In December 2023, the FASB issued ASU No. 2023-09, Income Taxes (Topic 740): Improvements to Income Tax Disclosures (ASU 2023-09), which modified the rules on income tax disclosures to require entities to disclose (1) specific categories in the rate reconciliation, (2) the income or loss from continuing operations before income tax expense or benefit (separated between domestic and foreign) and (3) income tax expense or benefit from continuing operations (separated by federal, state and foreign). ASU 2023-09 also required entities to disclose their income tax payments to international, federal, state and local jurisdictions, among other changes.

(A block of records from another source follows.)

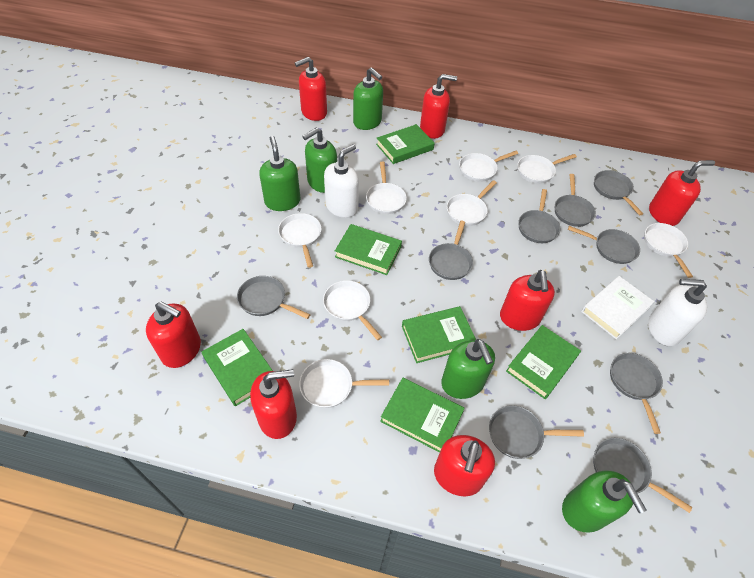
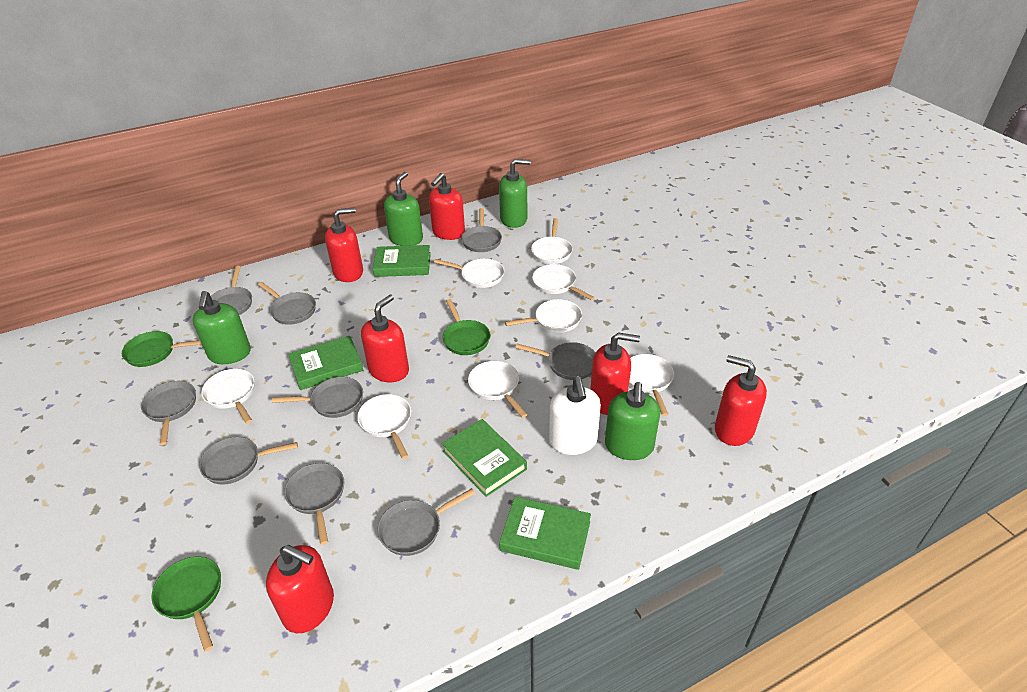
green book: 6 -> 4
green pan: 0 -> 3
green soap dispenser: 5 -> 4
red soap dispenser: 7 -> 6
white book: 1 -> 0
white soap dispenser: 2 -> 1

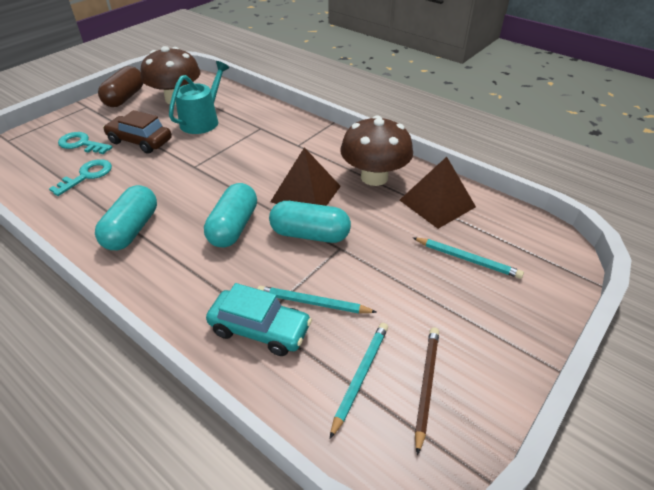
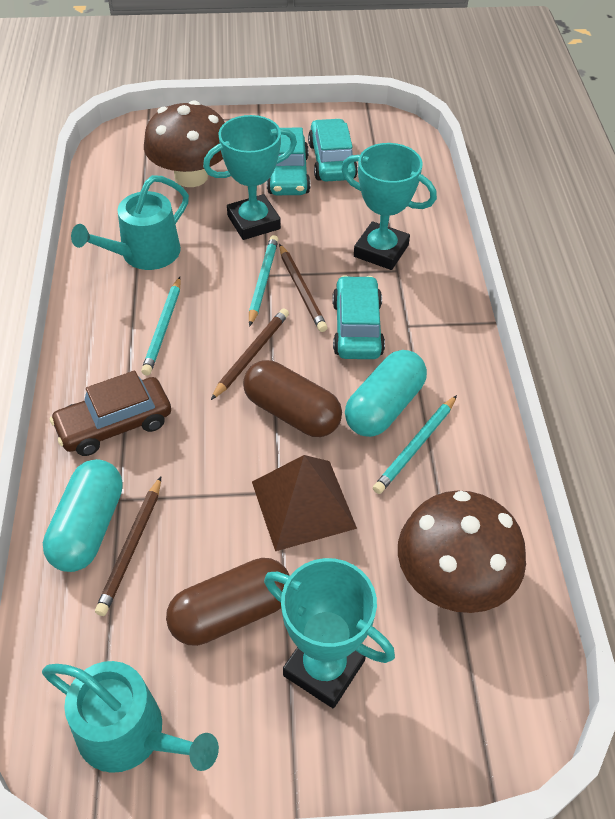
brown capsule: 1 -> 2
brown pencil: 1 -> 3
brown pyramid: 2 -> 1
turquoise capsule: 3 -> 2
turquoise car: 1 -> 3
turquoise key: 2 -> 0
turquoise trophy: 0 -> 3
turquoise watering can: 1 -> 2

The guidance was effective for annual periods beginning after December 15, 2024. Early adoption was permitted for annual financial statements that have not yet been issued or made available for issuance. ASU 2023-09 should be applied on a prospective basis, but retrospective application was permitted. The Company does not expect this guidance to have a material impact on its consolidated financial statements and related disclosures upon adoption.

In November 2024, the FASB issued ASU No. 2024-03, Income Statement - Reporting Comprehensive Income - Expense Disaggregation Disclosures (Subtopic 220-40): Disaggregation of Income Statement Expenses (“ASU 2024-03”), which required disclosure of certain costs and expenses on an interim and annual basis in the notes to the consolidated financial statements. The guidance is effective for annual reporting periods beginning after December 15, 2026 and interim periods within annual reporting periods beginning after December 15, 2027. Early adoption is permitted. The guidance is to be applied either (1) prospectively to financial statements issued for reporting periods after the effective date or (2) retrospectively to any or all prior periods presented in the financial statements. The Company is currently evaluating the potential impact of adopting this new guidance on the consolidated financial statements and related disclosures.

 

The Company has evaluated other recently issued, but not yet effective, accounting standards that have been issued or proposed by the FASB or other standards-setting bodies through the filing date of these consolidated financial statements and does not believe the future adoption of any such standards will have a material impact on the consolidated financial statements and related disclosures.